_Problems to work on:_
1 > According to the school bus discussion, what model of school bus did one commenter ride in high school?
2 > Reproduce word for word the stretch of the school bus discussion from "If it is class/status, what" through "the school's problem.".

_Text under study:_
=====

Wouldn't the route inefficiency compensate somewhat for the rider efficiency of the bus? If you break one bus route that snakes around town hitting a dozen or more stops with 12 cars each hitting one or two close together stops and going direct to the school, you've potentially saved some driving mileage and certainly decreased the amount of time the kids are on the roads. Dependant on timing, this could be used to like traffic impact.
Why would the self-driving car vendor charge $20 if you ride by yourself or $5 if you share with one other person? They'd be getting less revenue for a longer, more time consuming trip due to the need to pick up and drop off the 2nd passenger.

I could see them charging something like $10 for one person and $7 each for 2 (which is close to actual Lyft pricing). That way they give a price break to the user, while they themselves also make more money, so they have an incentive to offer that pricing even if the trip takes longer, or they can't find a 2nd rider.

> where I grew up a single school bus cost the district over $1m

What? Per year or once? If per year I wonder what amounts of corruption must be going on. A simple 31-seater bus from Mercedes costs approx. 285.000€ to buy new (https://www.busplaner.de/omnibusmagazin/omnibustest/10035/Me...), which means over a 5y life it's 57k/y... add the same for insurance premiums and the driver, and still I can't get anywhere close to that figure of 1M/bus per year.

In the US, school buses are typically 70-80 seaters; when I was in high school ~4 years ago, I rode a Blue Bird Vision (https://en.wikipedia.org/wiki/Blue_Bird_Vision). These will get around ten miles to the US gallon of diesel and cost around $110,000 US. The lifespan of these buses is typically around 20 years; each school day, they might be driven a hundred miles or more. $1m over 20 years seems reasonable.
Yeah, over 20 years 1M sounds reasonable - wasn't really recognizable what timespan was meant from parent's post...
I live near an elementary school and I seldom see school buses on the road in the morning, even if I drive in front of the school. I do see fleets of SUVs. The question is, are these cars dropping off kids because the kids like it or because the parents like it? Is it because of class/status or stranger danger? If it is stranger danger, is the parent going to entrust their kids to multi-passenger Lyfts? Or even to single-passenger Lyfts?

If it is class/status, what is the view of a public conveyence like Lyft vs the personal car?

Our city in it's infinite wisdom doesn't have public school buses except for special needs kids. So everyone drives their kids to school unless they are close enough to walk (most aren't). The school district uses full size buses for the special needs kids. It's insane. I'd gladly pay higher property taxes, or even a flat fee to have school buses.
There is no shortage of Uber, at least, outside any fancy place that serves $16 cocktails at closing time. And they already have nicer cars for those who want to pay more
And if the cars are self-driving, the school doesn't need parking. The kids can be dropped off and the car will drive itself home. Of course that means a doubling the total number of physical trips, but that isn't the school's problem.

I'm waiting for the ability to, rather than pay for parking, have my car circle the block while I eat lunch. The cost of running an electric vehicle for a few hours is far less than paying to park.

=====

_Data section:_
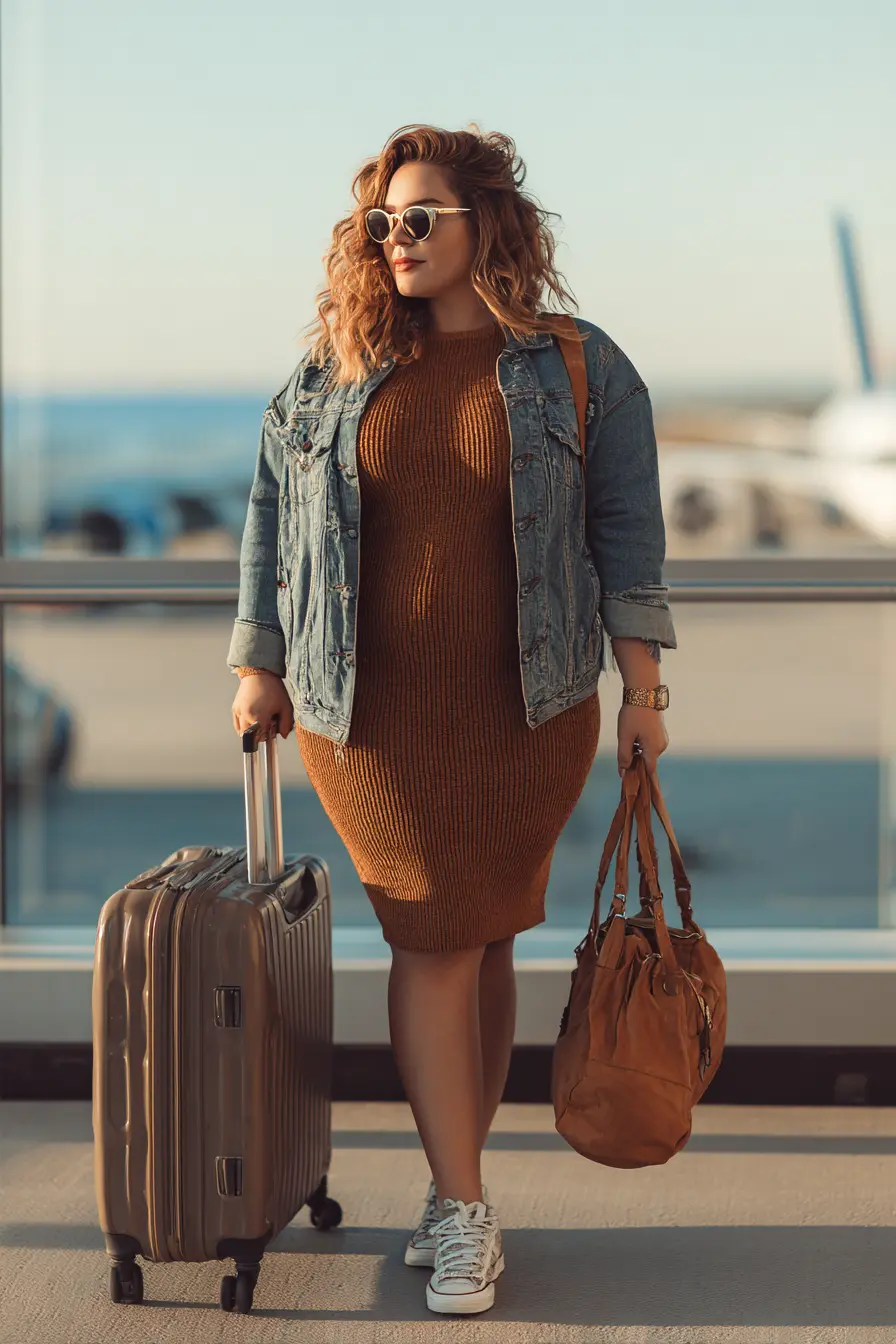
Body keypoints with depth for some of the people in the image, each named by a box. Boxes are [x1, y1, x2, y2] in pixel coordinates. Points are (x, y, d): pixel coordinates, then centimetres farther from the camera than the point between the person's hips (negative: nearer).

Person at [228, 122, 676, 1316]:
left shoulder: (579, 372, 0)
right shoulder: (333, 377, 3)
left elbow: (626, 534, 0)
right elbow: (271, 524, 10)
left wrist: (644, 690, -3)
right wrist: (259, 667, 8)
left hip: (525, 714, 0)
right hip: (377, 717, 0)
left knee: (485, 939, 7)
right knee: (434, 940, -4)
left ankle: (452, 1188, 21)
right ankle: (465, 1210, 3)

=====

_Answers for this exercise:_
1 > A Blue Bird Vision.

2 >
If it is class/status, what is the view of a public conveyence like Lyft vs the personal car?

Our city in it's infinite wisdom doesn't have public school buses except for special needs kids. So everyone drives their kids to school unless they are close enough to walk (most aren't). The school district uses full size buses for the special needs kids. It's insane. I'd gladly pay higher property taxes, or even a flat fee to have school buses.
There is no shortage of Uber, at least, outside any fancy place that serves $16 cocktails at closing time. And they already have nicer cars for those who want to pay more
And if the cars are self-driving, the school doesn't need parking. The kids can be dropped off and the car will drive itself home. Of course that means a doubling the total number of physical trips, but that isn't the school's problem.